Comment by tzs
7 days ago
I'm familiar with that. We see that shortly after a split the edges of the two sides of the split match, as we would expect. As they separate water fills the gap so those matching edges and now also matching coastlines.
Those two edges will continue to match as they get farther and farther apart. The coastlines will always match if the coastline stays at the elevation of the edge.
But as sea level changes the elevation of the coastline should change. For example, suppose sea level rose 300 meters. I don't think there is enough water available for that currently. 200 meters looks like it might be the maximum. But suppose that when Earth was receiving a lot of water from comet bombardment long ago that had been a bit heavier and so we did have enough for 300 meters.
Looking at topographic maps of the east side of South America and the west side of Africa it looks like 300 meters of sea level rise would reshape those coasts in vastly different ways and they would no longer be anywhere the edges of the split and would not match each other.

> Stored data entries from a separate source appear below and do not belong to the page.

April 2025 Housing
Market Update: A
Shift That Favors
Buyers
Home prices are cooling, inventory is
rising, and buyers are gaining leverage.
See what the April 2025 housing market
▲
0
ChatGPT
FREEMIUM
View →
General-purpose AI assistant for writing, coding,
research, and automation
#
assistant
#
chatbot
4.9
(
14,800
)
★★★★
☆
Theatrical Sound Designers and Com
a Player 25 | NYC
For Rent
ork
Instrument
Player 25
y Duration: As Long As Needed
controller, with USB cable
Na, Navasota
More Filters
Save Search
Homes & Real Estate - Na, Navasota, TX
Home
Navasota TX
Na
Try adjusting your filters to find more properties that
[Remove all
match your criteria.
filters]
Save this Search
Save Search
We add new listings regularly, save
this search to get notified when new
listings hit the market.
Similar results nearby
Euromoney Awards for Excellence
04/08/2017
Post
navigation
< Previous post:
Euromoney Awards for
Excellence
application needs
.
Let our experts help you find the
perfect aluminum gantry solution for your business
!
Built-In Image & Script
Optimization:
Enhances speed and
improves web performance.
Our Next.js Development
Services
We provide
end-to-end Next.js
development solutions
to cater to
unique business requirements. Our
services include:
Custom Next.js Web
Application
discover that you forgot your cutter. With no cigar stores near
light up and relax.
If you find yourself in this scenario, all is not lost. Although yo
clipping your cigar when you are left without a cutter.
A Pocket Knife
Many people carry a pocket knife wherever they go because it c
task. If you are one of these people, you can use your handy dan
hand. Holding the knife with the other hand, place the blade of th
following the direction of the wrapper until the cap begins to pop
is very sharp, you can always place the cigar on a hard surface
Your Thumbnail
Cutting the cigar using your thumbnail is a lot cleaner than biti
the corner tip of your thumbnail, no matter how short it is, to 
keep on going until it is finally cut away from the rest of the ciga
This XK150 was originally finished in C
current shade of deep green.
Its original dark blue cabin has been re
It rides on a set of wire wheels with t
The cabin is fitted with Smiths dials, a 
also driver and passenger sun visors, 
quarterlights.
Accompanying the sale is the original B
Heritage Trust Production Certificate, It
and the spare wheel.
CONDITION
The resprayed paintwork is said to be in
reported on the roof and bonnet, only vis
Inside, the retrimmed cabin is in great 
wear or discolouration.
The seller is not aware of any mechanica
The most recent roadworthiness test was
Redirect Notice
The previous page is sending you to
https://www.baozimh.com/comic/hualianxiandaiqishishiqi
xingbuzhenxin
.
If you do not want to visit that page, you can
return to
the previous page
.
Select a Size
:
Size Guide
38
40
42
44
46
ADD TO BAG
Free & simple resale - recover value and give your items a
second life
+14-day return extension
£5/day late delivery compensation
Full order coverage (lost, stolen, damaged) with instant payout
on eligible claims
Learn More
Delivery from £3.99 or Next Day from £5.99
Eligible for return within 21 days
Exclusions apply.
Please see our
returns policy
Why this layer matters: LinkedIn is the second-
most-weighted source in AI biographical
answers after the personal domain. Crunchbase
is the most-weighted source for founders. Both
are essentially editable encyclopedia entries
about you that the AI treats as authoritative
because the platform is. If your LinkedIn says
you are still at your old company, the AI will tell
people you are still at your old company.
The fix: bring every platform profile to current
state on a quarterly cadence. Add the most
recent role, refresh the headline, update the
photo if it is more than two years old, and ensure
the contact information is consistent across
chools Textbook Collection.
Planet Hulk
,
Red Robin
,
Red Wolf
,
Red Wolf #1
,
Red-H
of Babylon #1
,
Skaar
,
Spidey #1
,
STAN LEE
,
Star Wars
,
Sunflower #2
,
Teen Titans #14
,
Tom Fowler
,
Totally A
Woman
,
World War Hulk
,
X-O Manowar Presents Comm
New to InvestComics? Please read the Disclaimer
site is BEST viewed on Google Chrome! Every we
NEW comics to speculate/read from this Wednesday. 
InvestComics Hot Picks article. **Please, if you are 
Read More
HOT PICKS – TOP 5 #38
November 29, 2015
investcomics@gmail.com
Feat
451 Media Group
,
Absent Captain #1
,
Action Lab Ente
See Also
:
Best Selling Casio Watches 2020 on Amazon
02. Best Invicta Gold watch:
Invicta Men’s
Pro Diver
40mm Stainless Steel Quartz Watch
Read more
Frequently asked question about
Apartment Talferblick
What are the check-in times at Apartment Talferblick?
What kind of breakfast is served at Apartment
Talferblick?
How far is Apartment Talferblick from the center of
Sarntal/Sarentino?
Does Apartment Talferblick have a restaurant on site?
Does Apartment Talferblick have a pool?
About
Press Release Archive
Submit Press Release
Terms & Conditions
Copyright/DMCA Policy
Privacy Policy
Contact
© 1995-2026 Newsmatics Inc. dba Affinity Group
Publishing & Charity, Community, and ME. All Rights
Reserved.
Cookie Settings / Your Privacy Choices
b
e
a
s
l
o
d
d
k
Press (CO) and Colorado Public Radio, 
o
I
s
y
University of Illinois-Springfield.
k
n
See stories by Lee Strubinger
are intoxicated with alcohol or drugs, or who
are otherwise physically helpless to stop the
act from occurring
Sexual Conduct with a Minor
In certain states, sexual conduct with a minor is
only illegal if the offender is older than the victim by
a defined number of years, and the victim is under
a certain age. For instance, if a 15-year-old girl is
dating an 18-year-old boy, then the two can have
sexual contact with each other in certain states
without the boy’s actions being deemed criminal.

I couldn't find a good topographic map of the ocean floor to see how much of a sea level drop would be needed to make the coasts no longer match.
What I'm wondering then is if there is something that makes it so the topography of each continent and the limits of possible sea level variation make it so the coastlines long after a split when the two parts are far apart will still be close enough to where the original edges are that the coastlines will keep matching? Or is it just an accident that it has worked out that way on Earth?
I really do not know what you are getting with all of those words. Put simply, if the continents were puzzle pieces, would you not attempt to put South America and Africa together? QED
I think they're wondering whether that's a lucky coincidence, or whether it would still be true with different sea levels (such as during the ice ages, when sea levels were lower).
I guess the point is really it's the continental shelves that should fit together, not the coast lines.